A CIM refere que, este Forum, é assumido por todos como um momento fundador, o encontro deu, nas palavras do presidente da Comunidade Intermunicipal da Península de Setúbal (CIMPS), o “tiro de partida” de um percurso há muito esperado. “Este não é o tempo de quem divide; é o tempo de quem quer construir em conjunto”, afirmou Frederico Rosa, presidente da CIMPS e presidente da Câmara Municipal do Barreiro.
Um dos dados que marcou o dia foi o crescimento demográfico da região. Segundo os números mais recentes do INE, a Península cresceu cerca de 13% entre 2021 e 2025, aproximando-se de um milhão de habitantes, um sinal de que, como foi sublinhado, “algo estrutural está a mudar” neste território.

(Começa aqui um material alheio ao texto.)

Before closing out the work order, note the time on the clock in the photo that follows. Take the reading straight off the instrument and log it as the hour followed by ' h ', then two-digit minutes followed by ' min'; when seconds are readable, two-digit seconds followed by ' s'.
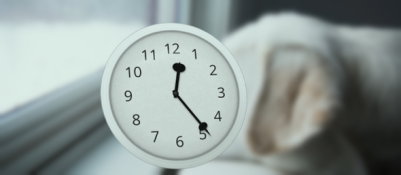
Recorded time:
12 h 24 min
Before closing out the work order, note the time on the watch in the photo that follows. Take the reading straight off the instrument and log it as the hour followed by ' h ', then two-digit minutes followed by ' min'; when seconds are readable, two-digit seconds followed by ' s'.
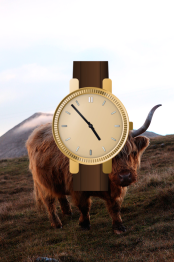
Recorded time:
4 h 53 min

O Fórum marcou o início da elaboração do Plano Estratégico 2028-2034, suportado pelo recém-empossado Conselho Estratégico da CIMPS, que reúne 31 entidades públicas e privadas, presidido pela indústria e secundado pelo ensino superior. “No primeiro trimestre de 2027 estaremos todos juntos a apresentar o nosso plano estratégico, participado e que traduz uma visão”, anunciou
Frederico Rosa, convicto de que “a Península de Setúbal vai ser central no desenvolvimento do país na próxima década”. O presidente da CIMPS sublinhou ainda a urgência de fechar o Plano Regional de Ordenamento do Território, «a peça-chave que encaixa todos os grandes investimentos» esperados há décadas pela região.

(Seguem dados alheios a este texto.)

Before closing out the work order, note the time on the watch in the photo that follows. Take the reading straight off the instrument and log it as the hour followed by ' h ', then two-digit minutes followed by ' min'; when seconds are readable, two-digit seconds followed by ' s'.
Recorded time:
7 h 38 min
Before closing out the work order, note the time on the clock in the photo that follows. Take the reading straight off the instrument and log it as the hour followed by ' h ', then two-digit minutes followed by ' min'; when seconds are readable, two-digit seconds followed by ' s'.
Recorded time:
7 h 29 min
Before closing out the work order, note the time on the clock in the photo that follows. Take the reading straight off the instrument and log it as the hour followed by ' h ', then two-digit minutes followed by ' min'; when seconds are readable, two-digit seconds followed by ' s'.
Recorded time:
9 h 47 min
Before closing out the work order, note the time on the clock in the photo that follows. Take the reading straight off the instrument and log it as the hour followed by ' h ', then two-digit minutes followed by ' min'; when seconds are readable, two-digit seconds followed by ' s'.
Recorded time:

Ao longo de um dia inteiro, o debate percorreu, em seis mesas-redondas, o essencial dos desafios e oportunidades do território: os fundos europeus e a governação multinível; a inovação, a competitividade económica, a indústria e a transição energética; os recursos humanos, a qualificação e a atração de talento; o desenvolvimento e os fatores diferenciadores do território; o turismo e a valorização territorial; e as infraestruturas estratégicas, do novo aeroporto e da terceira travessia do Tejo à alta velocidade, aos portos e à mobilidade metropolitana. À mesma mesa estiveram o Governo, a administração regional, autarquias, universidades, centros de conhecimento, associações e empresas.

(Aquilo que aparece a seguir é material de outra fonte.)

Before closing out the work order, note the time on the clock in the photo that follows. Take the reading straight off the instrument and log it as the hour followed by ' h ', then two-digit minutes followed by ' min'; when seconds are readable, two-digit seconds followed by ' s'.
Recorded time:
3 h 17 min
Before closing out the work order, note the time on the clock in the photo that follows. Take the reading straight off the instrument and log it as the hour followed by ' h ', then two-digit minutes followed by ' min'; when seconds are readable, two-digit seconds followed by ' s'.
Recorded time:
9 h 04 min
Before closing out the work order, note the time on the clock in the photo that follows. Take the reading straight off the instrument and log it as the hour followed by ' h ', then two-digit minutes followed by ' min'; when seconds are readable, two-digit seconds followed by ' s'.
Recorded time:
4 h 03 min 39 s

De todas as intervenções sobressaiu uma ideia comum: com a nova configuração estatística, a Península deixa de ser avaliada pela média da Área Metropolitana de Lisboa e passa a ser reconhecida pela sua realidade, o que lhe permitirá aceder, no próximo quadro comunitário, a taxas de cofinanciamento europeu substancialmente mais favoráveis. Mais do que o volume de fundos, o desafio identificado foi o da preparação: definir prioridades claras e ter projetos maduros, prontos a arrancar no momento certo.
A sessão de encerramento, com o vice-presidente do Conselho Intermunicipal, Paulo Silva, e o Secretário de Estado da Administração Local, Silvério Regalado, reforçou a leitura do dia: a criação da CIMPS foi o momento fundador, o Fórum foi o início do Plano Estratégico e o passo seguinte é a execução.